> _ESTRATTO DEL DOCUMENTO_
--------------------------------------------------
Mafie

Coronavirus, anche un uomo della Trattativa Stato-mafia vuole uscire: Nino Cinà chiede i domiciliari. Fu il medico di Totò Riina

L'ex medico del capo dei capi sta scontando un ergastolo, ed è stato condannato in primo grado a 12 anni al processo Trattativa Stato-mafia. Attualmente è sotto processo in appello. A dare notizia della richiesta di scarcerazione è uno dei suoi legali, l’avvocato Giovanni Di Bendetto, che spiega come l'istanza sia stata motivata da "gravi motivi di salute"

C’è anche un uomo della Trattativa Stato-mafia tra i detenuti che vogliono uscire dal carcere a causa dell’emergenza coronavirus. Si tratta di Antonino Cinà, uomo di medicina e di Cosa nostra, per un periodo anche medico personale di Totò Riina. Il suo nome è contenuto nell’elenco dei 456 detenuti che chiedono la scarcerazione per evitare di essere contagiati dal coronavirus in carcere. Sono tutti reclusi al carcere duro, in regime di 41bis, o nei reparti di Alta sicurezza.

L’ex medico di Riina sta scontando un ergastolo, ed è stato condannato in primo grado a 12 anni al processo Trattativa Stato-mafia per violenza o minaccia a un corpo politico dello Stato. Attualmente è sotto processo in appello. A dare notizia della richiesta di scarcerazione è uno dei suoi legali, l’avvocato Giovanni Di Bendetto, che difende Cinà insieme a Federica Folli. “Non sappiamo ancora quando i giudici tratteranno il caso del nostro cliente. Siamo in attesa di conoscere la data dell’udienza davanti al Tribunale di sorveglianza”, dice Di Benedetto spiegando di aver chiesto la scarcerazione per “gravi motivi di salute“.

Cinà oggi ha 75 anni. Era considerato un uomo fedele non solo al capo dei capi, ma soprattutto a Bernardo Provenzano. Dopo l’arresto di quest’ultimo, faceva parte della triade che dai mandamenti di Pagliarelli, dell’Uditore e di San Lorenzo guidava Cosa nostra. Con lui al vertice c’erano Nino Rotolo e Francesco Bonura, altro colonnello di Provenzano, tra i primi a ottenere i domiciliari per motivi di salute durante l’emergenza coronavirus. Cinà e Bonura condividono lo stesso legale, cioè l’avvocato Di Benedetto.
--------------------------------------------------
> _CONSEGNA_
Puoi riscrivere il tratto dell'articolo sul medico di Riina che va da "L'ex medico del" fino a "di Alta sicurezza.", cambiando "reclusi" in "detenuti"? Le voci di dati archiviate provengono da una fonte diversa.

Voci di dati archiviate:
--------------------------------------------------
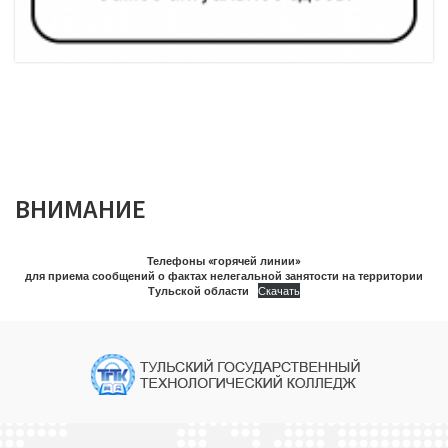
ВНИМАНИЕ
Телефоны «горячей линии»
для приема сообщений о фактах нелегальной занятости на территории
Тульской области
Скачать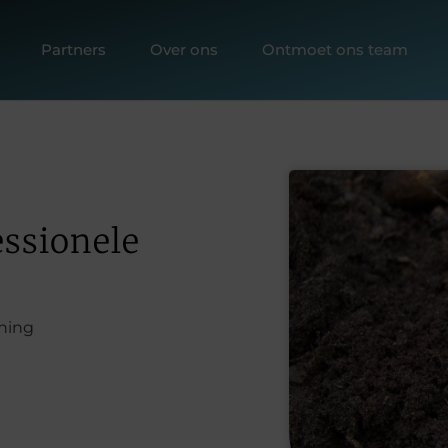
Partners
Over ons
Ontmoet ons team
essionele
ning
--------------------------------------------------
> _RISULTATO_
L'ex medico del capo dei capi sta scontando un ergastolo, ed è stato condannato in primo grado a 12 anni al processo Trattativa Stato-mafia. Attualmente è sotto processo in appello. A dare notizia della richiesta di scarcerazione è uno dei suoi legali, l’avvocato Giovanni Di Bendetto, che spiega come l'istanza sia stata motivata da "gravi motivi di salute"

C’è anche un uomo della Trattativa Stato-mafia tra i detenuti che vogliono uscire dal carcere a causa dell’emergenza coronavirus. Si tratta di Antonino Cinà, uomo di medicina e di Cosa nostra, per un periodo anche medico personale di Totò Riina. Il suo nome è contenuto nell’elenco dei 456 detenuti che chiedono la scarcerazione per evitare di essere contagiati dal coronavirus in carcere. Sono tutti detenuti al carcere duro, in regime di 41bis, o nei reparti di Alta sicurezza.